(Beginning of DATASET RECORDS)

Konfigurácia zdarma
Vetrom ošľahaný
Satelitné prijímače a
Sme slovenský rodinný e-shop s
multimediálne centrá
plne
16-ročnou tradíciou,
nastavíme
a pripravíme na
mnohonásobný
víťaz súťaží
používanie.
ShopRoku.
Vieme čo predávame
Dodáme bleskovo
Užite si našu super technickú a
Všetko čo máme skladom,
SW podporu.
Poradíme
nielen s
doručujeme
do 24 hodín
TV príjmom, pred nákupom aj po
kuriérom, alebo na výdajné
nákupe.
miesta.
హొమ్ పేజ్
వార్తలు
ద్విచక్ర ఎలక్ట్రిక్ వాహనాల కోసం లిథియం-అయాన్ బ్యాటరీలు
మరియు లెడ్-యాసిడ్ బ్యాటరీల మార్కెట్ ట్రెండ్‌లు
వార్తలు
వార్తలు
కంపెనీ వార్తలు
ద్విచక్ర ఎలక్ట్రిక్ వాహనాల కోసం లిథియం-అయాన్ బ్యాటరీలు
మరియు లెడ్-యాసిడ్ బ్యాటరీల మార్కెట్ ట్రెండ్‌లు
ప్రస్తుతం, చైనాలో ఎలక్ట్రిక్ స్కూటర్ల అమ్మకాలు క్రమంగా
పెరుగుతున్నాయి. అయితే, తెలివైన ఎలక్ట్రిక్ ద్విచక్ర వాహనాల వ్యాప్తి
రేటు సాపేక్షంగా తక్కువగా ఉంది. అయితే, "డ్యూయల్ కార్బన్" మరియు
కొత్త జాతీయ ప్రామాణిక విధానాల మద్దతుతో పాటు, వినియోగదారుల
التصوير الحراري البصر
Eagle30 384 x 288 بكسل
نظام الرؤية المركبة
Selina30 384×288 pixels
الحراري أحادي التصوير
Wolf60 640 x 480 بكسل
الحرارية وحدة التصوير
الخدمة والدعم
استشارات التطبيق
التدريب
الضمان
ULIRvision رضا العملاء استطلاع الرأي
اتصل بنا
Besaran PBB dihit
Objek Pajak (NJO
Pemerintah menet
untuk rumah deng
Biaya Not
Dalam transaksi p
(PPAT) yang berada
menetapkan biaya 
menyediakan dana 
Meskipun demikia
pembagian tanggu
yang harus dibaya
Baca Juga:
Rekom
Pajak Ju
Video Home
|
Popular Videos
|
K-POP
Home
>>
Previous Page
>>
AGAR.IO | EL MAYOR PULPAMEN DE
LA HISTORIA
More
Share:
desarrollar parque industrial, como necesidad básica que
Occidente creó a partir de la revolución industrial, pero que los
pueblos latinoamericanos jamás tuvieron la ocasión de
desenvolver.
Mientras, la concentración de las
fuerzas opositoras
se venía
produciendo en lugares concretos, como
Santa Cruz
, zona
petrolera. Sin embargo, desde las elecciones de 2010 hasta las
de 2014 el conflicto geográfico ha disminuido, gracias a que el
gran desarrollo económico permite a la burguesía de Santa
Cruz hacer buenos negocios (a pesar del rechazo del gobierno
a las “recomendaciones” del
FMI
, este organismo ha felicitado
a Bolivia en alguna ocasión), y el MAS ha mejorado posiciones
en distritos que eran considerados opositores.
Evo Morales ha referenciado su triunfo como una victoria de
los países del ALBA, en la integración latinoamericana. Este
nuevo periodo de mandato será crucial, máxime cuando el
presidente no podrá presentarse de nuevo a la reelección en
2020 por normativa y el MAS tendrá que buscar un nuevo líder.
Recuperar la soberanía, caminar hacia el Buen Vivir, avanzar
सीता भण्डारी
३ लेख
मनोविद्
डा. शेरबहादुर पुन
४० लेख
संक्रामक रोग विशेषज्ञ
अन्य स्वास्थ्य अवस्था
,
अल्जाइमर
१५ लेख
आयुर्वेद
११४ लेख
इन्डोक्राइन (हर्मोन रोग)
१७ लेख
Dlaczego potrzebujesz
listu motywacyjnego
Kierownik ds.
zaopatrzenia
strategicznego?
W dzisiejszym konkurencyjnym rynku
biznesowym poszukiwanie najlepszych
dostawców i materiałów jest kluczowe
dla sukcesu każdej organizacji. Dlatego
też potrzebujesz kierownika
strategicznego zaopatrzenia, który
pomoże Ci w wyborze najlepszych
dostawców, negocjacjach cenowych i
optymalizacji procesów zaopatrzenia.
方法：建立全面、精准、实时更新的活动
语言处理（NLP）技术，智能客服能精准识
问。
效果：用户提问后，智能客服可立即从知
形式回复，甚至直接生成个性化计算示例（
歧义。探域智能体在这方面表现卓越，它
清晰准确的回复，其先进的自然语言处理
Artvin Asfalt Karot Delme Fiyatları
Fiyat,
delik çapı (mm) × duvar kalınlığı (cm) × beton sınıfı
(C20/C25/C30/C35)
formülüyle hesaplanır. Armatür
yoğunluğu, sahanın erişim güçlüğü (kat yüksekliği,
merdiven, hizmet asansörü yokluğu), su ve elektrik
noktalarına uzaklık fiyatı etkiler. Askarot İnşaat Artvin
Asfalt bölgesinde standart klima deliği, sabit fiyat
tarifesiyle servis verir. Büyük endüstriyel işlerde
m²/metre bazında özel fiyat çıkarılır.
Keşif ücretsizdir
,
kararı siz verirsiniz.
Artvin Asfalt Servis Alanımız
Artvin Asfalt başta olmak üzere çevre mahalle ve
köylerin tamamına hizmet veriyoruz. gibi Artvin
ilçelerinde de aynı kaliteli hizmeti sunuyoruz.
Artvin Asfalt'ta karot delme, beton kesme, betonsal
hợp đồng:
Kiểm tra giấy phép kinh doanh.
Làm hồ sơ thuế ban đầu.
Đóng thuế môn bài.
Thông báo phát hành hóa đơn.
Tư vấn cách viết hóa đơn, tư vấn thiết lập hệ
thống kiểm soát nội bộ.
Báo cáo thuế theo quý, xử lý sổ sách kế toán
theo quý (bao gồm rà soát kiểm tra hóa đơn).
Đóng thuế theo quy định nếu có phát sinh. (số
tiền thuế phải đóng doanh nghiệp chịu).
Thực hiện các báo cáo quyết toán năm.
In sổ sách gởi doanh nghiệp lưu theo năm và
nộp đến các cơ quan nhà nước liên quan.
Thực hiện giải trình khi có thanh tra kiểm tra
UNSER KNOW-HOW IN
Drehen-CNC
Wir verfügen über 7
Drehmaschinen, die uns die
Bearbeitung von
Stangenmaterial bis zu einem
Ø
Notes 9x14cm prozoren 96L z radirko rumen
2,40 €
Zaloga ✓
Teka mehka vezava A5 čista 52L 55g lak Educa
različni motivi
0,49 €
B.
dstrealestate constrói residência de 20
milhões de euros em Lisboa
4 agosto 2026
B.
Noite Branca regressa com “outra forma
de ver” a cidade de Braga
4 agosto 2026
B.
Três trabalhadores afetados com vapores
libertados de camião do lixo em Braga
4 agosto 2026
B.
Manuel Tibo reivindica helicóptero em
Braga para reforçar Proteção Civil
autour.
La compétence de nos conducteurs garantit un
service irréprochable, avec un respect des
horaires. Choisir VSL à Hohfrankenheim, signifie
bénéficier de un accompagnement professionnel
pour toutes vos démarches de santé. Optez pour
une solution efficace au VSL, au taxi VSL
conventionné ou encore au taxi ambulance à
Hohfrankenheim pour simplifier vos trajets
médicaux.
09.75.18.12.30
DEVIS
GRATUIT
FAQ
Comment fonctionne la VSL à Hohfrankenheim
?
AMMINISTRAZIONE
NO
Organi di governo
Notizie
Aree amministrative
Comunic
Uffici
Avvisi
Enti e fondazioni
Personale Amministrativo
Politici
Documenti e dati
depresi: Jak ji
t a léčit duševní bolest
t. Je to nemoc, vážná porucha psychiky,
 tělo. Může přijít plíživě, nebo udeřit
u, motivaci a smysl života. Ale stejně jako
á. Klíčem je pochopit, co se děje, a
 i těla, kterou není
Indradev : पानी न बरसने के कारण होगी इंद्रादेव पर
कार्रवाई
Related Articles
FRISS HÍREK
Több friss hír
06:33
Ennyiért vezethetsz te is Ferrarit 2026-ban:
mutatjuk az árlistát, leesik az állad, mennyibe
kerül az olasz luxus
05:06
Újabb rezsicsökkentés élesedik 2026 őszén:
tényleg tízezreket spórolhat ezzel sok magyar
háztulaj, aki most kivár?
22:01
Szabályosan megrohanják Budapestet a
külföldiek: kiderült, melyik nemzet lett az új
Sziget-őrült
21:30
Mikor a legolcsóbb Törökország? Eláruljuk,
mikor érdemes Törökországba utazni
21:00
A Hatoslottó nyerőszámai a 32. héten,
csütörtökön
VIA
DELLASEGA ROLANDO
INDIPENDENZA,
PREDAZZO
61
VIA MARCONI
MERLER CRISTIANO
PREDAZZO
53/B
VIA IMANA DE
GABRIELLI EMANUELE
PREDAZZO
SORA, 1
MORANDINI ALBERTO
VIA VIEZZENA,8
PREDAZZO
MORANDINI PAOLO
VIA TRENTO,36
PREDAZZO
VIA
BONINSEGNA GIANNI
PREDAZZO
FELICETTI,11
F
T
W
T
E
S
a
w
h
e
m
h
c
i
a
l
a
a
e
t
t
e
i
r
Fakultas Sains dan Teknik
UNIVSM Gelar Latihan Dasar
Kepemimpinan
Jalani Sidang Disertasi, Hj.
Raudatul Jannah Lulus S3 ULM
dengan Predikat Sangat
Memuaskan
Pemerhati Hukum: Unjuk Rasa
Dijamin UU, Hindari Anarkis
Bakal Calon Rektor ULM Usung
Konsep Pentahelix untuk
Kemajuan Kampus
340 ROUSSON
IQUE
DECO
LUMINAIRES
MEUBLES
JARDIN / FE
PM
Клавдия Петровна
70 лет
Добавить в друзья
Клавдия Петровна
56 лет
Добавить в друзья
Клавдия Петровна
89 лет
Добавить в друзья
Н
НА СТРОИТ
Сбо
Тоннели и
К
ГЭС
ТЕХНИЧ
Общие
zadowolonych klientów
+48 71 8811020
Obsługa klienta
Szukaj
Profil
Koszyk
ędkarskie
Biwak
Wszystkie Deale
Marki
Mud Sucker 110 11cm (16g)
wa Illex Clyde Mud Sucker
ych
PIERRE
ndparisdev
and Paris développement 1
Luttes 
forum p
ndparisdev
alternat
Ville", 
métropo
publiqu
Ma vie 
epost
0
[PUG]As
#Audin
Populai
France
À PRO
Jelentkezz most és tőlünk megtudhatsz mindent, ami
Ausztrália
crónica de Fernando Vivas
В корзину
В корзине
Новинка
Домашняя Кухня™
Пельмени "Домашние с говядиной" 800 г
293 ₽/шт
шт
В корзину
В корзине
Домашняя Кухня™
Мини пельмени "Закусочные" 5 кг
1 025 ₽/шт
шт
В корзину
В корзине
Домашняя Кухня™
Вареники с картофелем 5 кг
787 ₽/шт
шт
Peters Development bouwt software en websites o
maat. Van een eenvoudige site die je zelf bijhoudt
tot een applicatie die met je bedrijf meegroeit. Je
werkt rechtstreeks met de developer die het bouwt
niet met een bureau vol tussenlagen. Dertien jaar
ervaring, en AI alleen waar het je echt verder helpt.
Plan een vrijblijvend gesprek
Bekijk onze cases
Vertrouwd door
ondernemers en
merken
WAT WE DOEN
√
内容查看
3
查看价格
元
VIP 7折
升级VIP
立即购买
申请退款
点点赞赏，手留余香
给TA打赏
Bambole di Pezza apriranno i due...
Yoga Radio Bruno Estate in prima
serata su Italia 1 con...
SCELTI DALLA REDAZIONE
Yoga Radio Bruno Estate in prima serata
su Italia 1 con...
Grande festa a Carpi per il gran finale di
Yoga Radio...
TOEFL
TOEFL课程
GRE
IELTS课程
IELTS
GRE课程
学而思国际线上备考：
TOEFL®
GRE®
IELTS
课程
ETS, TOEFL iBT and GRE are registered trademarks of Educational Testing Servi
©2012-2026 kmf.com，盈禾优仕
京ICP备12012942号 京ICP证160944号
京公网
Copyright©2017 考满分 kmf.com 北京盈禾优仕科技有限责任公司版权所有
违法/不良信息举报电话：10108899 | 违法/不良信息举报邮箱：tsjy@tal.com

(End of DATASET RECORDS)

> WHAT TO DO: Write out the lines of the material from its start through the line with "desenvolver.", keeping both ends and copying each line unchanged.

> ANSWER SPACE:
Konfigurácia zdarma
Vetrom ošľahaný
Satelitné prijímače a
Sme slovenský rodinný e-shop s
multimediálne centrá
plne
16-ročnou tradíciou,
nastavíme
a pripravíme na
mnohonásobný
víťaz súťaží
používanie.
ShopRoku.
Vieme čo predávame
Dodáme bleskovo
Užite si našu super technickú a
Všetko čo máme skladom,
SW podporu.
Poradíme
nielen s
doručujeme
do 24 hodín
TV príjmom, pred nákupom aj po
kuriérom, alebo na výdajné
nákupe.
miesta.
హొమ్ పేజ్
వార్తలు
ద్విచక్ర ఎలక్ట్రిక్ వాహనాల కోసం లిథియం-అయాన్ బ్యాటరీలు
మరియు లెడ్-యాసిడ్ బ్యాటరీల మార్కెట్ ట్రెండ్‌లు
వార్తలు
వార్తలు
కంపెనీ వార్తలు
ద్విచక్ర ఎలక్ట్రిక్ వాహనాల కోసం లిథియం-అయాన్ బ్యాటరీలు
మరియు లెడ్-యాసిడ్ బ్యాటరీల మార్కెట్ ట్రెండ్‌లు
ప్రస్తుతం, చైనాలో ఎలక్ట్రిక్ స్కూటర్ల అమ్మకాలు క్రమంగా
పెరుగుతున్నాయి. అయితే, తెలివైన ఎలక్ట్రిక్ ద్విచక్ర వాహనాల వ్యాప్తి
రేటు సాపేక్షంగా తక్కువగా ఉంది. అయితే, "డ్యూయల్ కార్బన్" మరియు
కొత్త జాతీయ ప్రామాణిక విధానాల మద్దతుతో పాటు, వినియోగదారుల
التصوير الحراري البصر
Eagle30 384 x 288 بكسل
نظام الرؤية المركبة
Selina30 384×288 pixels
الحراري أحادي التصوير
Wolf60 640 x 480 بكسل
الحرارية وحدة التصوير
الخدمة والدعم
استشارات التطبيق
التدريب
الضمان
ULIRvision رضا العملاء استطلاع الرأي
اتصل بنا
Besaran PBB dihit
Objek Pajak (NJO
Pemerintah menet
untuk rumah deng
Biaya Not
Dalam transaksi p
(PPAT) yang berada
menetapkan biaya 
menyediakan dana 
Meskipun demikia
pembagian tanggu
yang harus dibaya
Baca Juga:
Rekom
Pajak Ju
Video Home
|
Popular Videos
|
K-POP
Home
>>
Previous Page
>>
AGAR.IO | EL MAYOR PULPAMEN DE
LA HISTORIA
More
Share:
desarrollar parque industrial, como necesidad básica que
Occidente creó a partir de la revolución industrial, pero que los
pueblos latinoamericanos jamás tuvieron la ocasión de
desenvolver.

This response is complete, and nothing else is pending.